The primary objective here was to speedup the entire logic module - including code beyond common.pyx. If you recall from one of my previous posts, converting FirstOrderLogic and FuzzyLogic to extension types is not possible. This was because the inner classes defined here made use of Python multiple inheritance - not permitted in Cython at all.

Daniel helped me overcome this problem - I redefined the class hierarchies entirely, getting rid of the multiple inheritance. It turns out, the second parent of the classes was redundant anyway, as it was already an ancestor. Consider the following example, with multiple inheritance, for Disjunction, along with the refactored version - utilising only single inheritance, but with identical functionality.

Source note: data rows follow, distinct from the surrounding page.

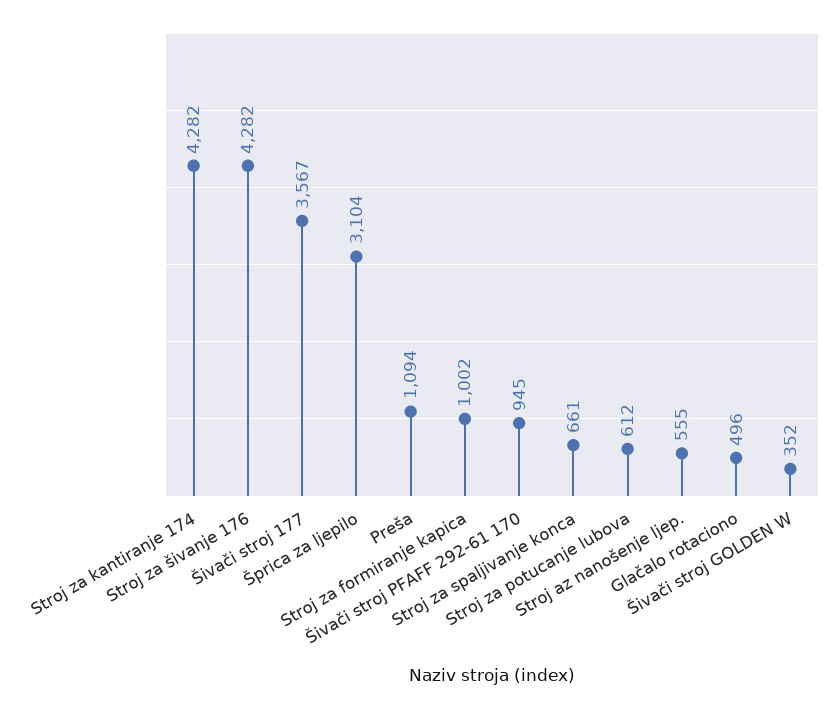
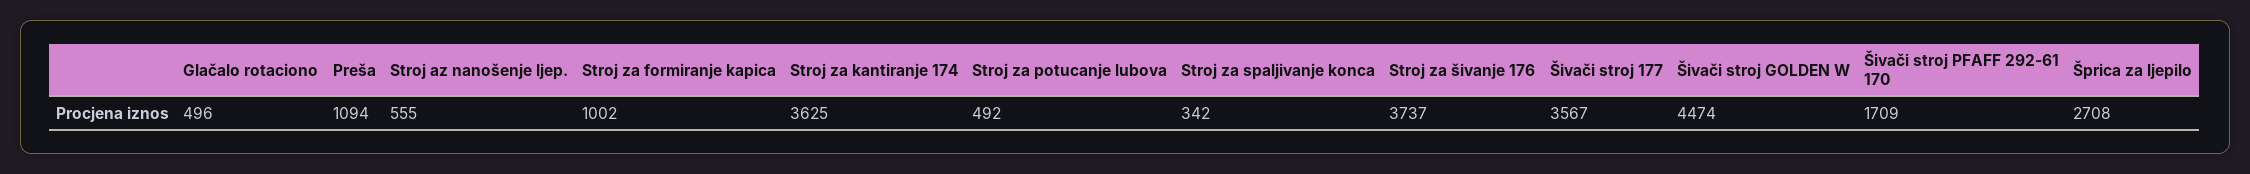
  {
-   "Stroj za kantiranje 174": 4282,
+   "Stroj za kantiranje 174": 3625,
-   "Stroj za šivanje 176": 4282,
+   "Stroj za šivanje 176": 3737,
    "Šivači stroj 177": 3567,
-   "Šprica za ljepilo": 3104,
+   "Šprica za ljepilo": 2708,
    "Preša": 1094,
    "Stroj za formiranje kapica": 1002,
-   "Šivači stroj PFAFF 292-61 170": 945,
+   "Šivači stroj PFAFF 292-61 170": 1709,
-   "Stroj za spaljivanje konca": 661,
+   "Stroj za spaljivanje konca": 342,
-   "Stroj za potucanje lubova": 612,
+   "Stroj za potucanje lubova": 492,
    "Stroj az nanošenje ljep.": 555,
    "Glačalo rotaciono": 496,
-   "Šivači stroj GOLDEN W": 352
+   "Šivači stroj GOLDEN W": 4474
  }

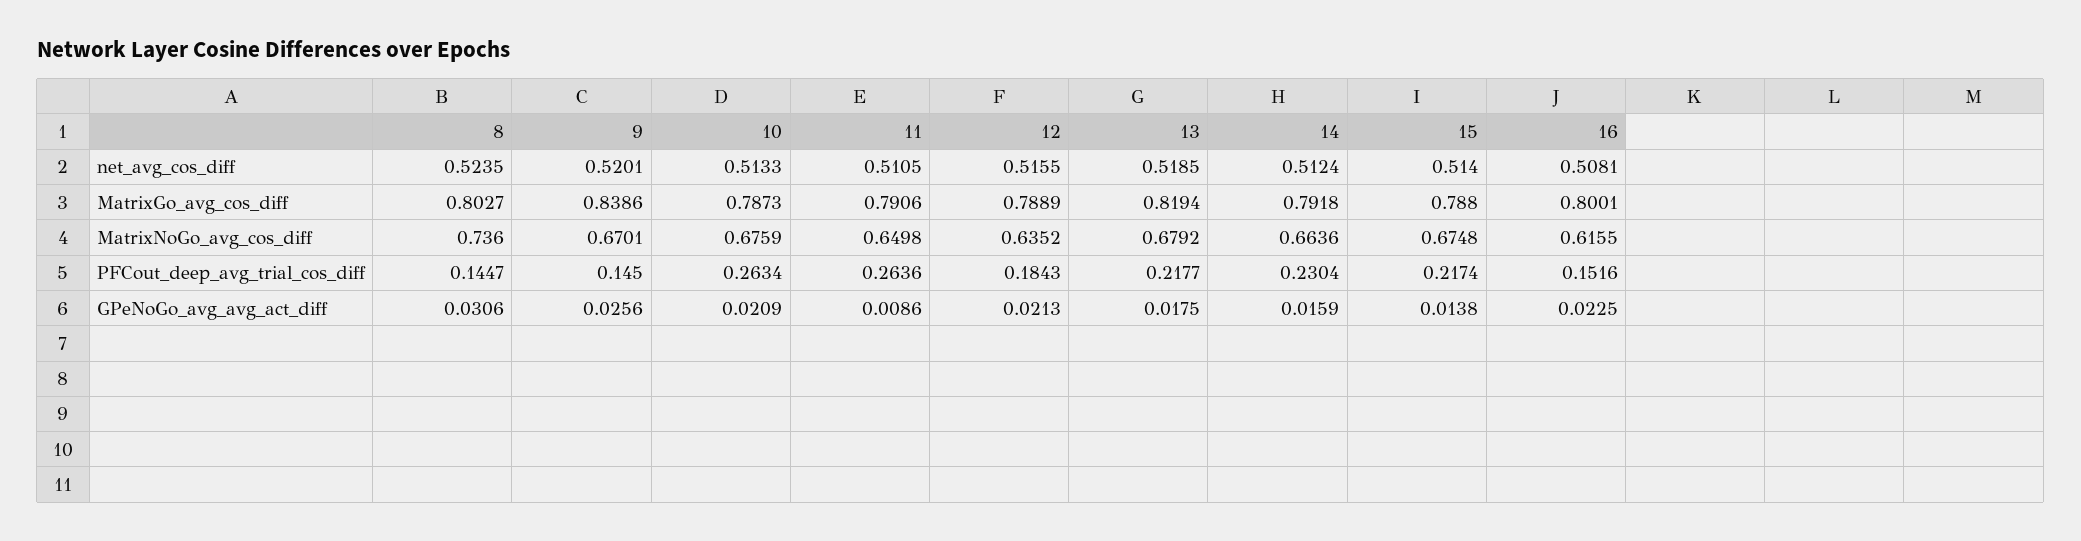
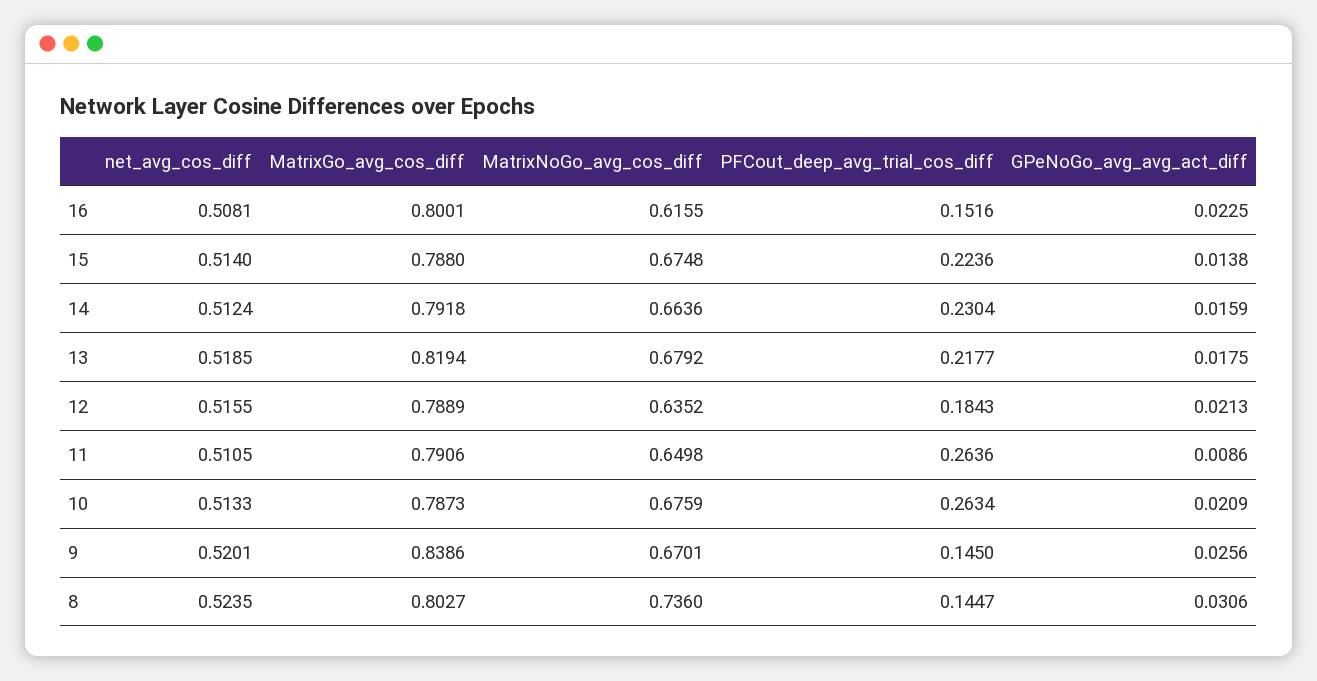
  {
    "8": {
      "net_avg_cos_diff": 0.5235,
      "MatrixGo_avg_cos_diff": 0.8027,
      "MatrixNoGo_avg_cos_diff": 0.736,
      "PFCout_deep_avg_trial_cos_diff": 0.1447,
      "GPeNoGo_avg_avg_act_diff": 0.0306
    },
    "9": {
      "net_avg_cos_diff": 0.5201,
      "MatrixGo_avg_cos_diff": 0.8386,
      "MatrixNoGo_avg_cos_diff": 0.6701,
      "PFCout_deep_avg_trial_cos_diff": 0.145,
      "GPeNoGo_avg_avg_act_diff": 0.0256
    },
    "10": {
      "net_avg_cos_diff": 0.5133,
      "MatrixGo_avg_cos_diff": 0.7873,
      "MatrixNoGo_avg_cos_diff": 0.6759,
      "PFCout_deep_avg_trial_cos_diff": 0.2634,
      "GPeNoGo_avg_avg_act_diff": 0.0209
    },
    "11": {
      "net_avg_cos_diff": 0.5105,
      "MatrixGo_avg_cos_diff": 0.7906,
      "MatrixNoGo_avg_cos_diff": 0.6498,
      "PFCout_deep_avg_trial_cos_diff": 0.2636,
      "GPeNoGo_avg_avg_act_diff": 0.0086
    },
    "12": {
      "net_avg_cos_diff": 0.5155,
      "MatrixGo_avg_cos_diff": 0.7889,
      "MatrixNoGo_avg_cos_diff": 0.6352,
      "PFCout_deep_avg_trial_cos_diff": 0.1843,
      "GPeNoGo_avg_avg_act_diff": 0.0213
    },
    "13": {
      "net_avg_cos_diff": 0.5185,
      "MatrixGo_avg_cos_diff": 0.8194,
      "MatrixNoGo_avg_cos_diff": 0.6792,
      "PFCout_deep_avg_trial_cos_diff": 0.2177,
      "GPeNoGo_avg_avg_act_diff": 0.0175
    },
    "14": {
      "net_avg_cos_diff": 0.5124,
      "MatrixGo_avg_cos_diff": 0.7918,
      "MatrixNoGo_avg_cos_diff": 0.6636,
      "PFCout_deep_avg_trial_cos_diff": 0.2304,
      "GPeNoGo_avg_avg_act_diff": 0.0159
    },
    "15": {
      "net_avg_cos_diff": 0.514,
      "MatrixGo_avg_cos_diff": 0.788,
      "MatrixNoGo_avg_cos_diff": 0.6748,
-     "PFCout_deep_avg_trial_cos_diff": 0.2174,
+     "PFCout_deep_avg_trial_cos_diff": 0.2236,
      "GPeNoGo_avg_avg_act_diff": 0.0138
    },
    "16": {
      "net_avg_cos_diff": 0.5081,
      "MatrixGo_avg_cos_diff": 0.8001,
      "MatrixNoGo_avg_cos_diff": 0.6155,
      "PFCout_deep_avg_trial_cos_diff": 0.1516,
      "GPeNoGo_avg_avg_act_diff": 0.0225
    }
  }

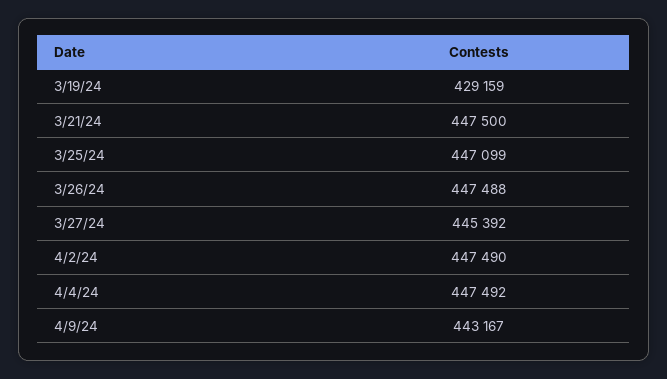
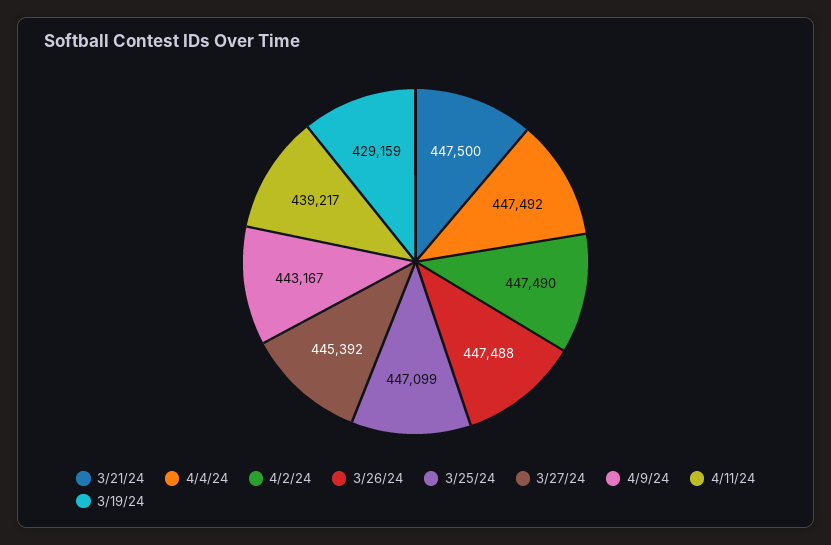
  {
    "3/19/24": 429159,
    "3/21/24": 447500,
    "3/25/24": 447099,
    "3/26/24": 447488,
    "3/27/24": 445392,
    "4/2/24": 447490,
    "4/4/24": 447492,
-   "4/9/24": 443167
+   "4/9/24": 443167,
+   "4/11/24": 439217
  }

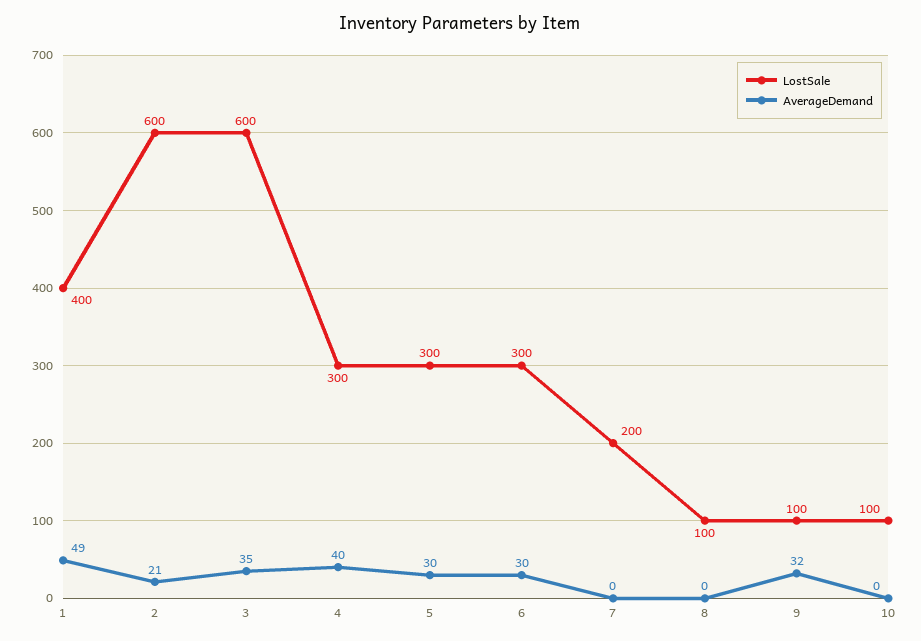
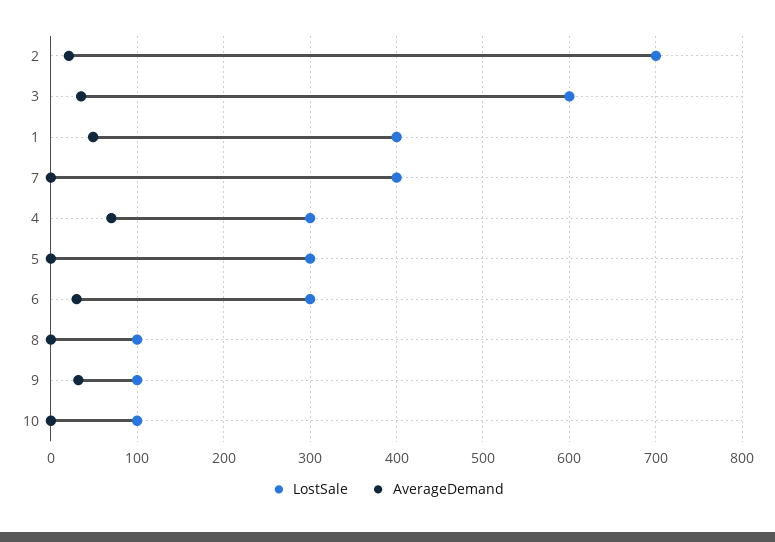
  {
    "LostSale": {
      "1": 400,
-     "2": 600,
+     "2": 700,
      "3": 600,
      "4": 300,
      "5": 300,
      "6": 300,
-     "7": 200,
+     "7": 400,
      "8": 100,
      "9": 100,
      "10": 100
    },
    "AverageDemand": {
      "1": 49,
      "2": 21,
      "3": 35,
-     "4": 40,
+     "4": 70,
-     "5": 30,
+     "5": 0,
      "6": 30,
      "7": 0,
      "8": 0,
      "9": 32,
      "10": 0
    }
  }

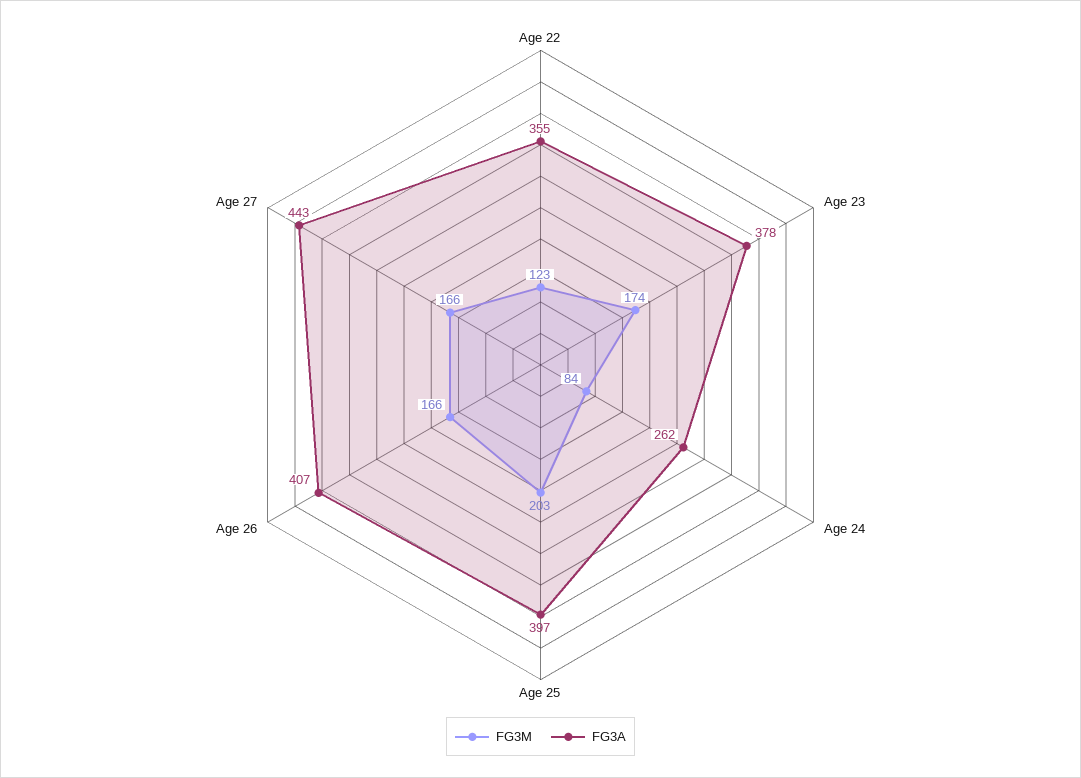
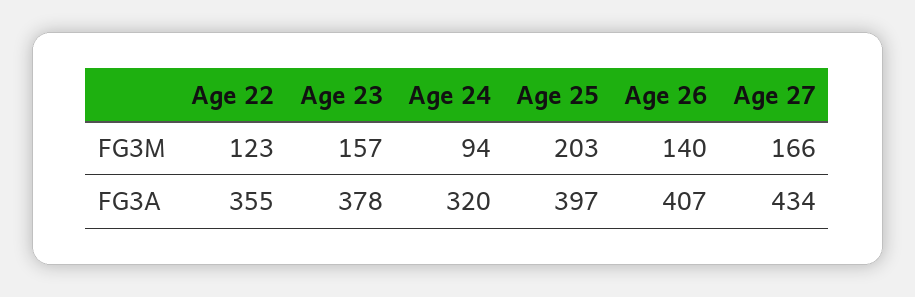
  {
    "FG3M": {
      "Age 22": 123,
-     "Age 23": 174,
+     "Age 23": 157,
-     "Age 24": 84,
+     "Age 24": 94,
      "Age 25": 203,
-     "Age 26": 166,
+     "Age 26": 140,
      "Age 27": 166
    },
    "FG3A": {
      "Age 22": 355,
      "Age 23": 378,
-     "Age 24": 262,
+     "Age 24": 320,
      "Age 25": 397,
      "Age 26": 407,
-     "Age 27": 443
+     "Age 27": 434
    }
  }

Inheritance Diagrams for FOL Disjunction

Once this refactoring was done, the inner classes were moved outside, just like in common.pyx, and FirstOrderLogic and FuzzyLogic were promptly converted to extension types.

Merging and Testing

With work on these branches complete, each was tested in isolation, and any remaining bugs were resolved. The branches were then all merged into the gsoc18-cython branch, and the code was profiled once again. Another speedup of ~15% was found. Thus the total speed gains stand at ~25%.

It is worth noting the inherent inaccuracy of these timing estimates here. Runtime fluctuates widely (atleast on my machine), and it is extremely difficult to control for background processes and other tasks when runnning such a significant, time-sensitive test. This problem can be mitigated by measuring runtime multiple times, and comparing averages, however this is an extremely slow process, since each pair of runs can take more than 15 minutes at a time.

The good news is that, despite all this, a very significant speedup has been achieved. Moreover, this speedup (while tested only for Enumeration-Ask) should hold for all PracMLN algorithms. The majority of the edits made over the course of this project were made to the common areas of the code - affecting all learning and inference algorithms.